In July 2009, the choir gave a concert - "I Sing of a Rose" - in the presence of Archbishop Emeritus Desmond Tutu and Mrs Tutu to commemorate the naming of two new varieties of rose in their honour, and to coincide with the celebrations for the 800th anniversary of the first stone-built London Bridge.

In August 2009, the Merbecke Choir sang for a special choral evensong at Southwark Cathedral to commemorate the 20th anniversary of the Marchioness disaster. The service was recorded by the BBC and extracts of the music were broadcast on BBC One on 13 October 2009 in a programme titled "The Marchioness: A Survivor's Story" presented by Jonathan Phang.

In October 2009, the choir performed for the Archbishop of Canterbury, when he delivered the annual Operation Noah lecture on "The Climate Crisis: A Christian Response".

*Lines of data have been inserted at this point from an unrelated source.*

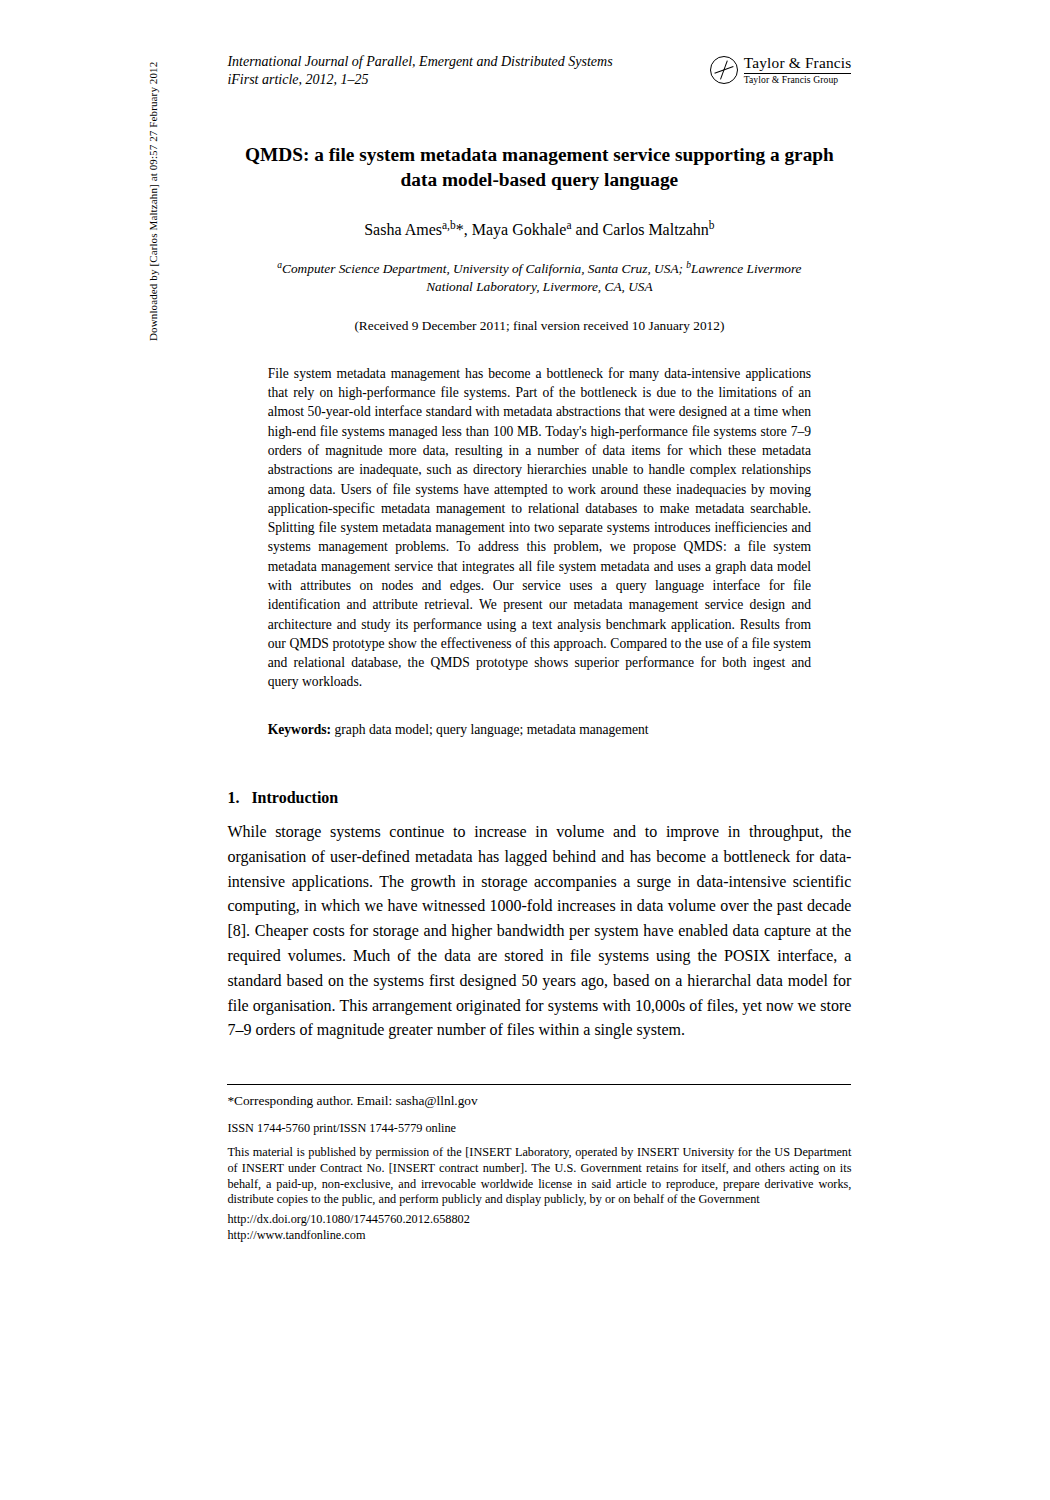Downloaded by [Carlos Maltzahn] at 09:57 27 February 2012
International Journal of Parallel, Emergent and Distributed Systems
iFirst article, 2012, 1–25
Taylor & Francis
Taylor & Francis Group
QMDS: a file system metadata management service supporting a graph
data model-based query language
Sasha Amesa,b*, Maya Gokhalea and Carlos Maltzahnb
aComputer Science Department, University of California, Santa Cruz, USA; bLawrence Livermore
National Laboratory, Livermore, CA, USA
(Received 9 December 2011; final version received 10 January 2012)
File system metadata management has become a bottleneck for many data-intensive applications that rely on high-performance file systems. Part of the bottleneck is due to the limitations of an almost 50-year-old interface standard with metadata abstractions that were designed at a time when high-end file systems managed less than 100 MB. Today's high-performance file systems store 7–9 orders of magnitude more data, resulting in a number of data items for which these metadata abstractions are inadequate, such as directory hierarchies unable to handle complex relationships among data. Users of file systems have attempted to work around these inadequacies by moving application-specific metadata management to relational databases to make metadata searchable. Splitting file system metadata management into two separate systems introduces inefficiencies and systems management problems. To address this problem, we propose QMDS: a file system metadata management service that integrates all file system metadata and uses a graph data model with attributes on nodes and edges. Our service uses a query language interface for file identification and attribute retrieval. We present our metadata management service design and architecture and study its performance using a text analysis benchmark application. Results from our QMDS prototype show the effectiveness of this approach. Compared to the use of a file system and relational database, the QMDS prototype shows superior performance for both ingest and query workloads.
Keywords: graph data model; query language; metadata management
1. Introduction
While storage systems continue to increase in volume and to improve in throughput, the organisation of user-defined metadata has lagged behind and has become a bottleneck for data-intensive applications. The growth in storage accompanies a surge in data-intensive scientific computing, in which we have witnessed 1000-fold increases in data volume over the past decade [8]. Cheaper costs for storage and higher bandwidth per system have enabled data capture at the required volumes. Much of the data are stored in file systems using the POSIX interface, a standard based on the systems first designed 50 years ago, based on a hierarchal data model for file organisation. This arrangement originated for systems with 10,000s of files, yet now we store 7–9 orders of magnitude greater number of files within a single system.
*Corresponding author. Email: sasha@llnl.gov
ISSN 1744-5760 print/ISSN 1744-5779 online
This material is published by permission of the [INSERT Laboratory, operated by INSERT University for the US Department of INSERT under Contract No. [INSERT contract number]. The U.S. Government retains for itself, and others acting on its behalf, a paid-up, non-exclusive, and irrevocable worldwide license in said article to reproduce, prepare derivative works, distribute copies to the public, and perform publicly and display publicly, by or on behalf of the Government
http://dx.doi.org/10.1080/17445760.2012.658802
http://www.tandfonline.com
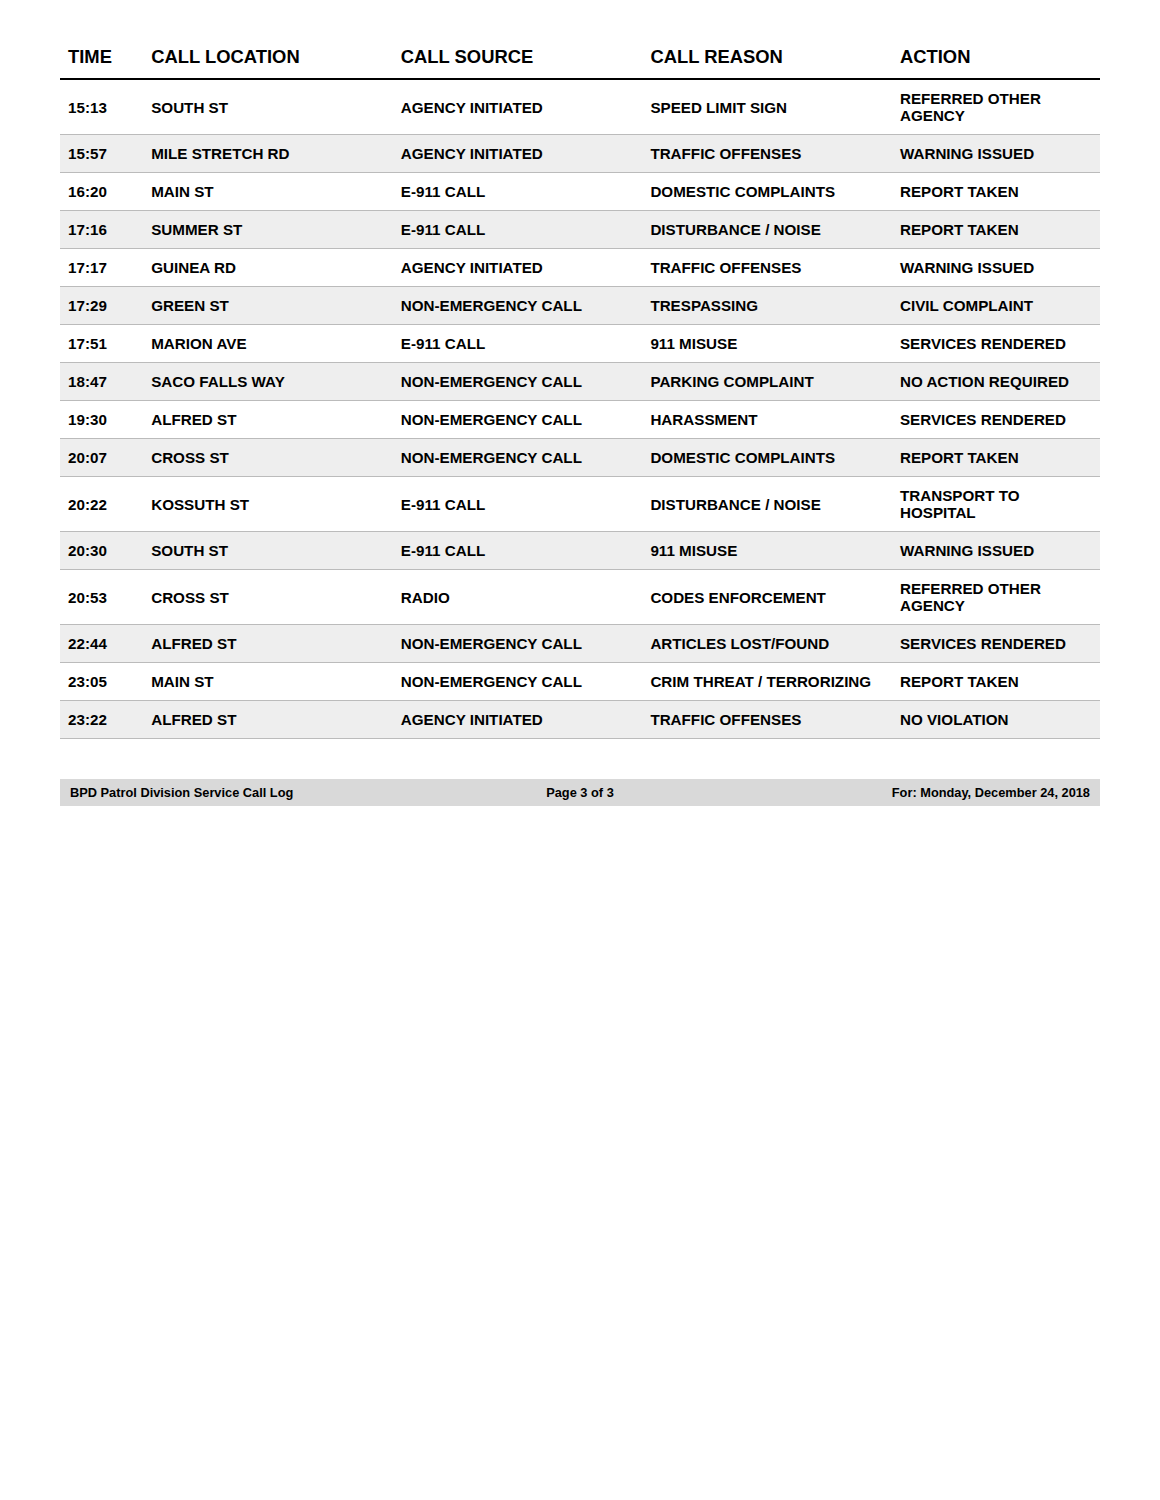| TIME | CALL LOCATION | CALL SOURCE | CALL REASON | ACTION |
| --- | --- | --- | --- | --- |
| 15:13 | SOUTH ST | AGENCY INITIATED | SPEED LIMIT SIGN | REFERRED OTHER AGENCY |
| 15:57 | MILE STRETCH RD | AGENCY INITIATED | TRAFFIC OFFENSES | WARNING ISSUED |
| 16:20 | MAIN ST | E-911 CALL | DOMESTIC COMPLAINTS | REPORT TAKEN |
| 17:16 | SUMMER ST | E-911 CALL | DISTURBANCE / NOISE | REPORT TAKEN |
| 17:17 | GUINEA RD | AGENCY INITIATED | TRAFFIC OFFENSES | WARNING ISSUED |
| 17:29 | GREEN ST | NON-EMERGENCY CALL | TRESPASSING | CIVIL COMPLAINT |
| 17:51 | MARION AVE | E-911 CALL | 911 MISUSE | SERVICES RENDERED |
| 18:47 | SACO FALLS WAY | NON-EMERGENCY CALL | PARKING COMPLAINT | NO ACTION REQUIRED |
| 19:30 | ALFRED ST | NON-EMERGENCY CALL | HARASSMENT | SERVICES RENDERED |
| 20:07 | CROSS ST | NON-EMERGENCY CALL | DOMESTIC COMPLAINTS | REPORT TAKEN |
| 20:22 | KOSSUTH ST | E-911 CALL | DISTURBANCE / NOISE | TRANSPORT TO HOSPITAL |
| 20:30 | SOUTH ST | E-911 CALL | 911 MISUSE | WARNING ISSUED |
| 20:53 | CROSS ST | RADIO | CODES ENFORCEMENT | REFERRED OTHER AGENCY |
| 22:44 | ALFRED ST | NON-EMERGENCY CALL | ARTICLES LOST/FOUND | SERVICES RENDERED |
| 23:05 | MAIN ST | NON-EMERGENCY CALL | CRIM THREAT / TERRORIZING | REPORT TAKEN |
| 23:22 | ALFRED ST | AGENCY INITIATED | TRAFFIC OFFENSES | NO VIOLATION |
BPD Patrol Division Service Call Log
Page 3 of 3
For: Monday, December 24, 2018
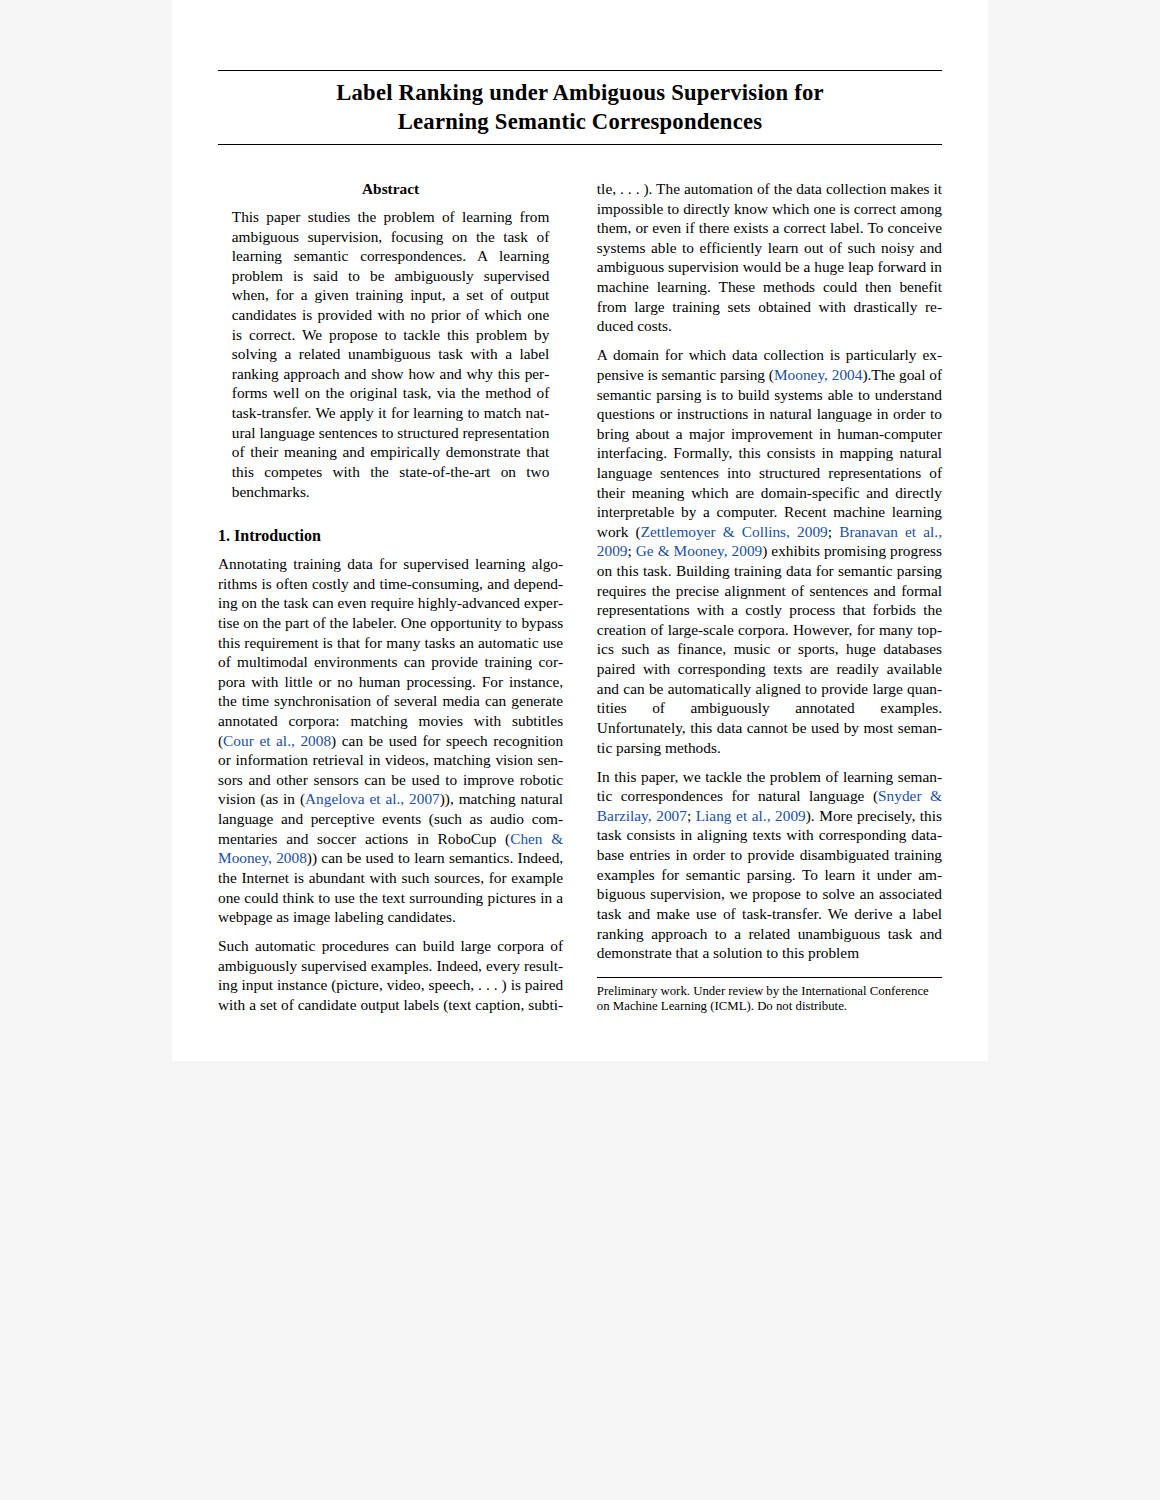Label Ranking under Ambiguous Supervision for
Learning Semantic Correspondences
Abstract
This paper studies the problem of learning from ambiguous supervision, focusing on the task of learning semantic correspondences. A learning problem is said to be ambiguously supervised when, for a given training input, a set of output candidates is provided with no prior of which one is correct. We propose to tackle this problem by solving a related unambiguous task with a label ranking approach and show how and why this performs well on the original task, via the method of task-transfer. We apply it for learning to match natural language sentences to structured representation of their meaning and empirically demonstrate that this competes with the state-of-the-art on two benchmarks.
1. Introduction
Annotating training data for supervised learning algorithms is often costly and time-consuming, and depending on the task can even require highly-advanced expertise on the part of the labeler. One opportunity to bypass this requirement is that for many tasks an automatic use of multimodal environments can provide training corpora with little or no human processing. For instance, the time synchronisation of several media can generate annotated corpora: matching movies with subtitles (Cour et al., 2008) can be used for speech recognition or information retrieval in videos, matching vision sensors and other sensors can be used to improve robotic vision (as in (Angelova et al., 2007)), matching natural language and perceptive events (such as audio commentaries and soccer actions in RoboCup (Chen & Mooney, 2008)) can be used to learn semantics. Indeed, the Internet is abundant with such sources, for example one could think to use the text surrounding pictures in a webpage as image labeling candidates.
Such automatic procedures can build large corpora of ambiguously supervised examples. Indeed, every resulting input instance (picture, video, speech, . . . ) is paired with a set of candidate output labels (text caption, subtitle, . . . ). The automation of the data collection makes it impossible to directly know which one is correct among them, or even if there exists a correct label. To conceive systems able to efficiently learn out of such noisy and ambiguous supervision would be a huge leap forward in machine learning. These methods could then benefit from large training sets obtained with drastically reduced costs.
A domain for which data collection is particularly expensive is semantic parsing (Mooney, 2004).The goal of semantic parsing is to build systems able to understand questions or instructions in natural language in order to bring about a major improvement in human-computer interfacing. Formally, this consists in mapping natural language sentences into structured representations of their meaning which are domain-specific and directly interpretable by a computer. Recent machine learning work (Zettlemoyer & Collins, 2009; Branavan et al., 2009; Ge & Mooney, 2009) exhibits promising progress on this task. Building training data for semantic parsing requires the precise alignment of sentences and formal representations with a costly process that forbids the creation of large-scale corpora. However, for many topics such as finance, music or sports, huge databases paired with corresponding texts are readily available and can be automatically aligned to provide large quantities of ambiguously annotated examples. Unfortunately, this data cannot be used by most semantic parsing methods.
In this paper, we tackle the problem of learning semantic correspondences for natural language (Snyder & Barzilay, 2007; Liang et al., 2009). More precisely, this task consists in aligning texts with corresponding database entries in order to provide disambiguated training examples for semantic parsing. To learn it under ambiguous supervision, we propose to solve an associated task and make use of task-transfer. We derive a label ranking approach to a related unambiguous task and demonstrate that a solution to this problem
Preliminary work. Under review by the International Conference on Machine Learning (ICML). Do not distribute.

In March 2011, the choir toured to France, performing in Rouen Cathedral and Église de la Madeleine in Paris on the Feast of the Annunciation of the Blessed Virgin Mary, before concluding with a home concert in Southwark Cathedral. The tour commemorated the 400th anniversary of the death of Tomás Luis de Victoria, one of the great composers of the Renaissance, with a performance of his late masterpiece, the Missa Pro Defunctis of 1608.

Since 2011, the choir has sung Crisis's annual carol service in the presence of Princess Alexandra, The Honourable Lady Ogilvy, the patron of the charity.